The Ethereum and Bitcoin prices are rising. Therefore, many fear that GPU prices could also rise. However, a new mining boom is very unlikely.
Crypto prices rise again
The prices of crypto currencies, especially Bitcoin and Ethereum, have been rising strongly again for a good three weeks. Compared to April 30, Bitcoin price has increased by 31 percent, Ethereum price even by 37 percent. The rapid price increases were triggered on the one hand by a good market situation and on the other by two large acquisitions by investors. Since then, prices have varied, but have remained high. And according to most analyses, prices should continue to rise in the future as well. This has already fuelled fears among some gamers that a new mining boom could begin. In this article I would therefore like to give some insight into mining using the example of Ethereum.
How does mining work at all?
There are some crypto currencies that rely on the Proof of Work procedure to legitimize their own blockchain. A so-called block is calculated at random using an algorithm. This requires computing power provided by the miners. The first person to calculate the block is rewarded with a defined number of units of the minted crypto currency. With this completely calculated, i.e. “found” block, a certain number of transactions can be legitimized on the blockchain. For these transactions, which were executed by users of the crypto currency, a fee must also be paid, which also is paid to the miners.
While in the early days of Bitcoin even normal computer processors could be used for relatively high yields for mining, today this is almost only possible using so-called ASIC miners. They can only handle the calculations on the Bitcoin blockchain. On the one hand such miners are expensive, on the other hand they make sense to operate only at a certain size. With other crypto currencies, on the other hand, the calculations run on graphics cards. For this no special hardware is used, but sometimes also quite normal gaming graphics cards. The Ethereum mining boom in particular triggered a real crisis last year. During the first wave In spring 2017, there were suddenly no more graphics cards to buy, during the second wave in early 2018, the prices for graphics cards shot to astronomical heights. With the fall of the Bitcoin and Ethereum share prices, mining became less and less attractive. But profitability also suffered from the many participants.
How mining is profitable
Private users in particular began to mine with their own hardware or to buy additional graphics cards just for mining during the first wave. I myself built and operated various miners for Ethereum mining at the end of 2016. While the first Miner with six AMD Radeon HD 7970 was still relatively inefficient (20 MH/s per card with a total consumption of 1,800 watts), the following Miners performed better. I built one rig with six AMD Radeon R7 370s, the third rig ran with five RX 470 8 GB. Especially the last rig was extremely effective and reached with overclocking and undervolting 30 MH/s with less than 800 Watt consumption. The base was manageable with an inexpensive motherboard, a small SSD, eight gigabytes of RAM and an efficient power supply.
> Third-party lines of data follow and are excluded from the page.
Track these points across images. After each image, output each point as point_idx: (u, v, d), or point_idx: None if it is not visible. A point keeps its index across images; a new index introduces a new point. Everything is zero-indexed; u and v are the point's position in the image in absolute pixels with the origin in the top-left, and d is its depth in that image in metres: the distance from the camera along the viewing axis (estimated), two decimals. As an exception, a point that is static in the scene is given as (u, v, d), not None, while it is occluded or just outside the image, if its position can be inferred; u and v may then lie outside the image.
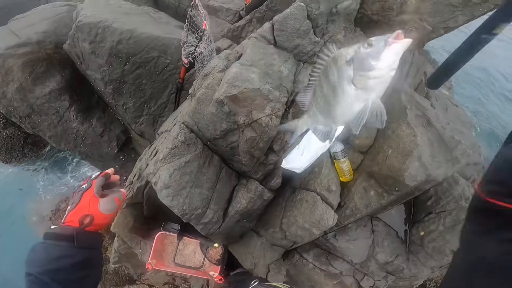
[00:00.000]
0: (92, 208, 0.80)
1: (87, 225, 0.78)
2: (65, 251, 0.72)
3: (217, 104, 1.48)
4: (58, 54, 3.18)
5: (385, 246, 2.13)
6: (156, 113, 3.23)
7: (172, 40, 2.83)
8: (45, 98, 3.14)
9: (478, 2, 2.05)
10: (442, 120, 2.02)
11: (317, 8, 1.93)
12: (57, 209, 4.34)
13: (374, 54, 0.58)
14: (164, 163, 1.78)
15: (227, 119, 1.53)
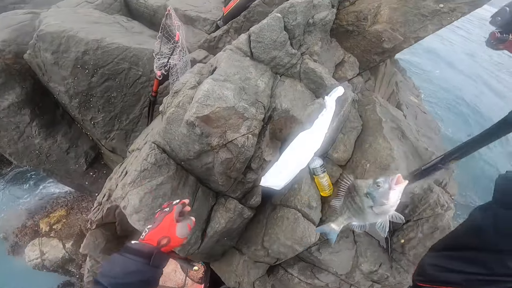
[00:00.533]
0: (170, 231, 0.87)
1: (163, 245, 0.85)
2: (140, 267, 0.78)
3: (188, 126, 1.38)
4: (18, 64, 2.90)
5: (368, 255, 2.13)
6: (128, 128, 3.02)
7: (144, 50, 2.67)
8: (3, 113, 2.86)
9: (446, 11, 2.11)
10: (414, 131, 2.05)
11: (294, 19, 1.89)
12: (23, 225, 4.07)
13: (384, 195, 0.83)
14: (133, 187, 1.64)
15: (199, 141, 1.43)
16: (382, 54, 2.28)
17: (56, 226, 3.97)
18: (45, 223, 3.99)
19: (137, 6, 3.59)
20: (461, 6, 2.04)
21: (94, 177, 3.70)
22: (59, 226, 3.96)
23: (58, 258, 3.65)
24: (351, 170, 1.97)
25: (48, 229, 3.92)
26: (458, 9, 2.06)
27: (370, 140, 1.91)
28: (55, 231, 3.89)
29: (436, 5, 2.06)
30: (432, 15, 2.13)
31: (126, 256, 0.79)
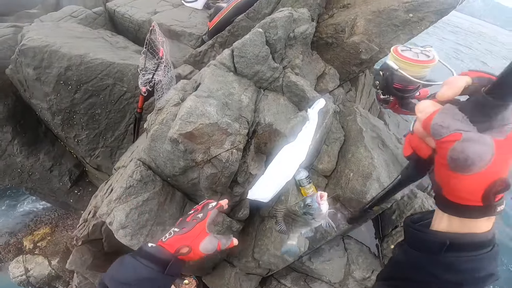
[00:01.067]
0: (195, 241, 0.77)
1: (181, 254, 0.76)
2: (154, 275, 0.71)
3: (171, 143, 1.38)
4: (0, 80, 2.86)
5: (360, 262, 2.15)
6: (114, 145, 2.98)
7: (129, 66, 2.67)
8: (-17, 131, 2.78)
9: (416, 21, 2.21)
10: (394, 139, 2.12)
11: (275, 34, 1.94)
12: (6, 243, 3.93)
13: (318, 210, 0.94)
14: (118, 203, 1.63)
15: (184, 157, 1.44)
16: (361, 65, 2.36)
17: (41, 243, 3.86)
18: (28, 240, 3.88)
19: (122, 21, 3.58)
20: (429, 15, 2.15)
21: (79, 195, 3.62)
22: (43, 244, 3.86)
23: (44, 275, 3.55)
24: (335, 180, 2.01)
25: (32, 247, 3.82)
26: (426, 18, 2.17)
27: (353, 150, 1.96)
28: (40, 248, 3.80)
29: (406, 15, 2.17)
30: (403, 25, 2.22)
31: (139, 261, 0.71)
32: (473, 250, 0.46)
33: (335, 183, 2.00)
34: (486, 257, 0.47)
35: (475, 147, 0.38)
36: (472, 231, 0.46)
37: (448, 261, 0.48)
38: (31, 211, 4.28)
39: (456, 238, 0.47)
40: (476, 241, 0.46)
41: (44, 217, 4.22)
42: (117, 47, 3.01)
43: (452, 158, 0.40)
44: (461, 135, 0.39)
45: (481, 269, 0.47)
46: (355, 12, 2.31)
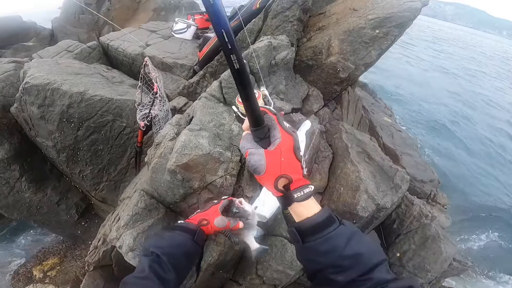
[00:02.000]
0: (211, 217, 1.03)
1: (203, 225, 1.00)
2: (185, 241, 0.93)
3: (170, 173, 1.51)
4: (5, 118, 2.91)
5: None
6: (117, 178, 3.05)
7: (127, 101, 2.77)
8: (-7, 169, 2.89)
9: (382, 36, 2.36)
10: (380, 152, 2.24)
11: (258, 63, 2.10)
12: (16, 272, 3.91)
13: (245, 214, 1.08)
14: (126, 228, 1.75)
15: (182, 185, 1.56)
16: (341, 83, 2.51)
17: (51, 273, 3.85)
18: (38, 270, 3.86)
19: (116, 55, 3.73)
20: (392, 29, 2.31)
21: (86, 227, 3.67)
22: (53, 273, 3.84)
23: None
24: (328, 195, 2.11)
25: (42, 276, 3.80)
26: (390, 32, 2.33)
27: (341, 165, 2.07)
28: (50, 278, 3.78)
29: (373, 31, 2.33)
30: (372, 41, 2.37)
31: (175, 231, 0.94)
32: (319, 232, 0.57)
33: (328, 199, 2.10)
34: (335, 235, 0.57)
35: (254, 157, 0.58)
36: (303, 218, 0.59)
37: (310, 246, 0.58)
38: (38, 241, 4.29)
39: (298, 225, 0.60)
40: (314, 223, 0.58)
41: (52, 248, 4.25)
42: (113, 82, 3.14)
43: (248, 166, 0.61)
44: (248, 151, 0.60)
45: (339, 246, 0.55)
46: (329, 34, 2.48)
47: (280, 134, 0.60)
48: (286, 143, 0.59)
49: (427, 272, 2.24)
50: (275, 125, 0.61)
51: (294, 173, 0.60)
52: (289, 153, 0.60)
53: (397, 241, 2.45)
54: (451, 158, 7.82)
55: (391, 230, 2.51)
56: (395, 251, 2.41)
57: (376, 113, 3.85)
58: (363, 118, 3.04)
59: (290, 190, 0.60)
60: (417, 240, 2.34)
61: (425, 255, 2.26)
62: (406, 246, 2.36)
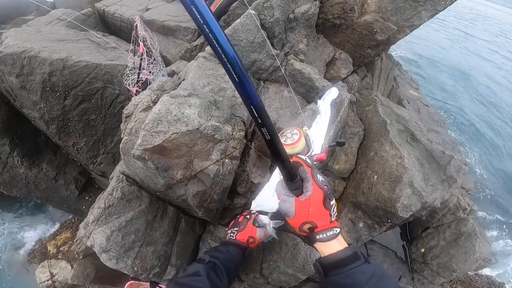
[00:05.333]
0: (253, 233, 1.13)
1: (251, 243, 1.12)
2: (238, 256, 1.04)
3: (138, 159, 1.00)
4: (-11, 90, 2.56)
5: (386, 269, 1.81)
6: (115, 150, 2.67)
7: (118, 67, 2.30)
8: (-20, 145, 2.52)
9: None
10: (425, 131, 1.65)
11: (271, 15, 1.51)
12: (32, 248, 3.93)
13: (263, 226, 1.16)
14: (97, 225, 1.30)
15: (160, 175, 1.05)
16: (377, 47, 1.90)
17: (63, 248, 3.80)
18: (52, 245, 3.84)
19: (113, 21, 3.23)
20: None
21: (90, 201, 3.37)
22: (66, 248, 3.79)
23: (67, 279, 3.40)
24: (355, 183, 1.58)
25: (55, 251, 3.77)
26: None
27: (375, 147, 1.52)
28: (63, 253, 3.73)
29: None
30: (424, 1, 1.79)
31: (229, 247, 1.03)
32: (341, 267, 0.61)
33: (355, 187, 1.57)
34: (358, 271, 0.60)
35: (285, 204, 0.67)
36: (327, 253, 0.65)
37: (332, 280, 0.62)
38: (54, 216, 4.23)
39: (321, 260, 0.66)
40: (337, 259, 0.63)
41: (64, 222, 4.14)
42: (105, 47, 2.64)
43: (279, 209, 0.69)
44: (281, 197, 0.68)
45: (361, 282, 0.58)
46: None
47: (311, 188, 0.65)
48: (316, 196, 0.65)
49: (452, 272, 1.86)
50: (308, 178, 0.67)
51: (321, 220, 0.65)
52: (318, 204, 0.65)
53: (423, 235, 2.01)
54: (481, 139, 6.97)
55: (418, 222, 2.05)
56: (419, 246, 1.99)
57: (402, 86, 3.19)
58: (393, 90, 2.44)
59: (314, 232, 0.65)
60: (448, 236, 1.89)
61: (455, 254, 1.86)
62: (434, 241, 1.93)
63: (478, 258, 1.73)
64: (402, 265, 1.96)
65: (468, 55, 13.52)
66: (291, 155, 0.87)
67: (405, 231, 2.07)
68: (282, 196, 0.67)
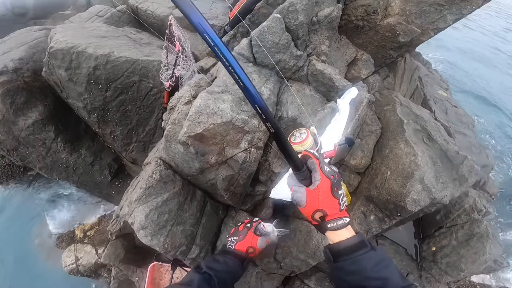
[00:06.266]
0: (253, 243, 1.07)
1: (251, 253, 1.05)
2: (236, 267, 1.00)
3: (182, 145, 1.23)
4: (38, 82, 2.91)
5: None
6: (146, 139, 2.97)
7: (152, 62, 2.58)
8: (29, 130, 2.91)
9: None
10: (443, 132, 1.75)
11: (296, 19, 1.68)
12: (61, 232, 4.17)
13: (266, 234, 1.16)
14: (138, 204, 1.55)
15: (197, 159, 1.28)
16: (399, 48, 2.00)
17: (90, 232, 4.08)
18: (79, 229, 4.11)
19: (145, 17, 3.51)
20: None
21: (119, 187, 3.72)
22: (92, 233, 4.06)
23: (91, 263, 3.71)
24: (370, 177, 1.72)
25: (82, 236, 4.04)
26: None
27: (391, 144, 1.65)
28: (89, 238, 4.00)
29: None
30: (449, 4, 1.86)
31: (227, 257, 1.01)
32: (348, 254, 0.66)
33: (369, 182, 1.72)
34: (364, 258, 0.64)
35: (297, 194, 0.74)
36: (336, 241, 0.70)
37: (339, 266, 0.66)
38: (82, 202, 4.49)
39: (331, 247, 0.71)
40: (345, 246, 0.67)
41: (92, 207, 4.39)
42: (140, 43, 2.93)
43: (292, 199, 0.76)
44: (293, 188, 0.75)
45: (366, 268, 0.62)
46: None
47: (319, 177, 0.72)
48: (324, 185, 0.71)
49: (460, 272, 1.92)
50: (316, 168, 0.73)
51: (330, 208, 0.71)
52: (326, 193, 0.71)
53: (436, 234, 2.09)
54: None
55: (432, 221, 2.13)
56: (431, 245, 2.08)
57: (430, 86, 3.20)
58: (417, 90, 2.50)
59: (325, 221, 0.71)
60: (461, 237, 1.97)
61: (465, 254, 1.92)
62: (445, 241, 2.01)
63: (488, 259, 1.79)
64: (412, 262, 2.04)
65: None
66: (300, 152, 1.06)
67: (418, 229, 2.17)
68: (293, 187, 0.74)
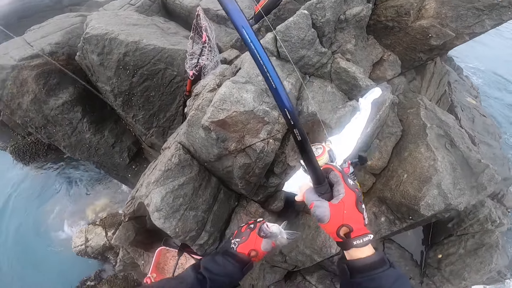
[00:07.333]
0: (256, 245, 1.01)
1: (253, 256, 1.00)
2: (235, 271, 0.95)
3: (204, 130, 1.34)
4: (70, 65, 3.17)
5: None
6: (166, 125, 3.15)
7: (178, 51, 2.73)
8: (58, 110, 3.17)
9: (506, 5, 1.79)
10: (467, 139, 1.75)
11: (323, 16, 1.73)
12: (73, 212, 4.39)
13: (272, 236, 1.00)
14: (156, 186, 1.67)
15: (217, 145, 1.38)
16: (430, 51, 2.00)
17: (101, 214, 4.23)
18: (91, 210, 4.29)
19: (173, 7, 3.68)
20: None
21: (135, 170, 3.93)
22: (104, 215, 4.21)
23: (99, 245, 3.86)
24: (385, 179, 1.76)
25: (94, 217, 4.22)
26: None
27: (411, 148, 1.67)
28: (101, 219, 4.14)
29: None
30: (489, 10, 1.84)
31: (227, 259, 0.97)
32: (368, 271, 0.65)
33: (384, 183, 1.76)
34: (383, 276, 0.65)
35: (319, 209, 0.68)
36: (357, 258, 0.67)
37: (357, 281, 0.66)
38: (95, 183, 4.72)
39: (350, 262, 0.69)
40: (365, 263, 0.66)
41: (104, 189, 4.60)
42: (168, 33, 3.09)
43: (313, 216, 0.70)
44: (313, 203, 0.70)
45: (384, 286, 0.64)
46: None
47: (344, 190, 0.68)
48: (349, 198, 0.68)
49: (462, 281, 1.93)
50: (340, 181, 0.70)
51: (356, 223, 0.68)
52: (351, 206, 0.68)
53: (445, 242, 2.11)
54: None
55: (443, 228, 2.15)
56: (438, 252, 2.10)
57: (458, 92, 3.13)
58: (445, 95, 2.46)
59: (350, 238, 0.68)
60: (469, 246, 1.98)
61: (470, 263, 1.93)
62: (453, 249, 2.03)
63: (493, 269, 1.79)
64: (415, 268, 2.06)
65: None
66: None
67: (427, 236, 2.17)
68: (314, 203, 0.69)
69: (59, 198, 4.62)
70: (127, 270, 2.92)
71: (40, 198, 4.67)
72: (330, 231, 0.70)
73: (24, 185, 4.79)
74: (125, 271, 3.16)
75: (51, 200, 4.62)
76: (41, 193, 4.71)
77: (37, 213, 4.51)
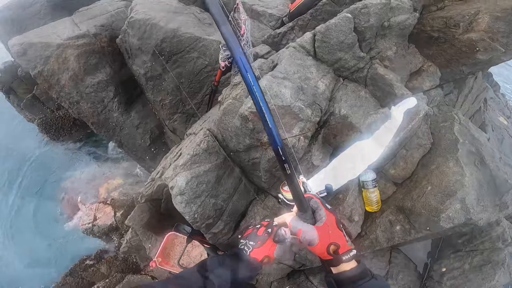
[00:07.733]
0: (270, 251, 0.99)
1: (265, 263, 0.99)
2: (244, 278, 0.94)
3: (241, 119, 1.41)
4: (111, 47, 3.36)
5: (399, 279, 1.97)
6: (190, 112, 3.27)
7: (213, 42, 2.83)
8: (93, 88, 3.35)
9: None
10: (497, 159, 1.73)
11: (367, 21, 1.76)
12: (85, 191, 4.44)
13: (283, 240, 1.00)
14: (183, 169, 1.75)
15: (250, 135, 1.46)
16: (474, 65, 1.97)
17: (113, 193, 4.27)
18: (104, 189, 4.36)
19: (209, -2, 3.77)
20: None
21: (154, 153, 4.05)
22: (115, 194, 4.25)
23: (106, 225, 3.90)
24: (407, 189, 1.78)
25: (106, 196, 4.27)
26: None
27: (439, 161, 1.68)
28: (112, 198, 4.18)
29: None
30: None
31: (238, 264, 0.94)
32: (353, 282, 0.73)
33: (405, 193, 1.77)
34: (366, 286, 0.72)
35: (308, 234, 0.78)
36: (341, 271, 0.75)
37: None
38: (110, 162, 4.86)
39: (336, 276, 0.76)
40: (350, 275, 0.74)
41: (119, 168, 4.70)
42: (204, 23, 3.20)
43: (302, 241, 0.80)
44: (301, 230, 0.80)
45: None
46: (478, 7, 1.91)
47: (325, 213, 0.79)
48: (331, 220, 0.79)
49: None
50: (320, 206, 0.81)
51: (340, 241, 0.78)
52: (334, 227, 0.79)
53: (452, 256, 2.07)
54: None
55: (453, 243, 2.13)
56: (442, 266, 2.05)
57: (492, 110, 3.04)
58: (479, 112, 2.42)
59: (339, 254, 0.76)
60: (476, 262, 1.95)
61: (472, 279, 1.90)
62: (458, 263, 2.01)
63: (493, 286, 1.78)
64: (417, 279, 2.04)
65: None
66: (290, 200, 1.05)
67: (435, 249, 2.16)
68: (301, 230, 0.79)
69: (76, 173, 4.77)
70: (131, 252, 3.02)
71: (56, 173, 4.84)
72: (320, 252, 0.78)
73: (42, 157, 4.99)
74: (128, 253, 3.23)
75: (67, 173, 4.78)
76: (59, 167, 4.90)
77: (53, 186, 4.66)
Compared to today, however, this is almost nothing. The Radeon VII achieves an impressive 90 MH/s out of the box in Ethereum mining at 300 watts consumption. With optimizations 100 MH/s at 200 Watt consumption are probably also possible. However, the costs for the graphics card are enormous, which is why many Miners probably stay with mid-range cards like the GTX 1060 or the RX 570/RX 580.
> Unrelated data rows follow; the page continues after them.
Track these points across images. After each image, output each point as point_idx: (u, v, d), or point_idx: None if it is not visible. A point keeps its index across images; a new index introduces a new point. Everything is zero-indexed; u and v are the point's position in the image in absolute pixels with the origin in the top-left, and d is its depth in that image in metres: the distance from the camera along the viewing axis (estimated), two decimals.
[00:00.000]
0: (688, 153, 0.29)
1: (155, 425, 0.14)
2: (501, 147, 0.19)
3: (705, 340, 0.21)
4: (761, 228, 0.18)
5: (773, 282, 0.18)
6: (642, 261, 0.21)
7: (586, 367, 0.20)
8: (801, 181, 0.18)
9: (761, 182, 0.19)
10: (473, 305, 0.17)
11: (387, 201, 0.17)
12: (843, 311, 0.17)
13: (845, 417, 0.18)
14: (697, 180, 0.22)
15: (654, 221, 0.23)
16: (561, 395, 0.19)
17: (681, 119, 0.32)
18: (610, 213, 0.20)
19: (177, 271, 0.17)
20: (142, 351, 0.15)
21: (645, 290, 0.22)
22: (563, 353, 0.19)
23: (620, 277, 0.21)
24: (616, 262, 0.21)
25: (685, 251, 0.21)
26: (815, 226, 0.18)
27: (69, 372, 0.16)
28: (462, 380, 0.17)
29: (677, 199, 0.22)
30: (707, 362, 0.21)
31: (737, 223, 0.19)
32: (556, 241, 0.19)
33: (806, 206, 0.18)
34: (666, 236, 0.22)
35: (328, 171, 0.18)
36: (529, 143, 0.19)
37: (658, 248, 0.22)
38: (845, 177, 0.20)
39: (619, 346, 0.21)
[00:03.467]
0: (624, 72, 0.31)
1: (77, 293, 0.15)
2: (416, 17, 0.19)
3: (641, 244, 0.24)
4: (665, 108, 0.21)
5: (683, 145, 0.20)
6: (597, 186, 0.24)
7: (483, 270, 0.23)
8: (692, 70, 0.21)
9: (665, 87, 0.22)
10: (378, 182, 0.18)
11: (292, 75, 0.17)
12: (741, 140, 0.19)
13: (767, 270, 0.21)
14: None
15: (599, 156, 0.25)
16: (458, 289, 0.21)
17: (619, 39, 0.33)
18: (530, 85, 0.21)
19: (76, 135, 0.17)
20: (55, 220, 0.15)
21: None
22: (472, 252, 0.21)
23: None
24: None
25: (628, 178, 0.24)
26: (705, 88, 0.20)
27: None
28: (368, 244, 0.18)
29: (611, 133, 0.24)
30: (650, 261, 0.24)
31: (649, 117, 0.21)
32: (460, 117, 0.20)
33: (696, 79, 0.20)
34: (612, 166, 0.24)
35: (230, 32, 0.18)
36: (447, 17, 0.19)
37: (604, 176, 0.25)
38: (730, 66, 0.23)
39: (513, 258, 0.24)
The consumption of the entire system and the number of MH/s reached are two of three important variables. The third size is the Difficulty. It depends on how many miners mine on the Ethereum Blockchain at the same time. If many rigs mine at the same time, the Difficulty is high and the yield low. If we now assume that a mining rig with five Radeon VII GPUs delivers 500 MH/s and consumes 1,000 watts at a price of 0.20 US dollars for electricity, we will achieve a yield of $4.12 per day. This corresponds to $1,503.76 per year if the prices per Ether remain the same. However, if prices fall, the profit is negligible. In addition, there are the acquisition costs for the hardware, which amount to a good $3,900.
No new mining boom in sight
So, is there another mining boom coming? From today’s perspective, this question can actually be answered relatively easily. While mining was so profitable in the second mining wave that many private individuals also entered the market with small rigs, the market currently looks different. Most coins can no longer be mined profitably without long-term investment. Those who can’t get cheap electricity always have to struggle with efficiency.
Another argument is that there is now also a kind of ASIC miner for the largest mining-currency Ethereum. It does not require a graphics card and is therefore the right choice for large mining farms. Although they are much more universal with graphics cards, at the end of the day only the short-term profit counts. In addition, Ethereum will switch from Proof of Work to Proof of Stake in the foreseeable future. Then the mining of the most profitable crypto currency is history anyway. The gamers can therefore breathe a sigh of relief. A new mining boom is not in sight.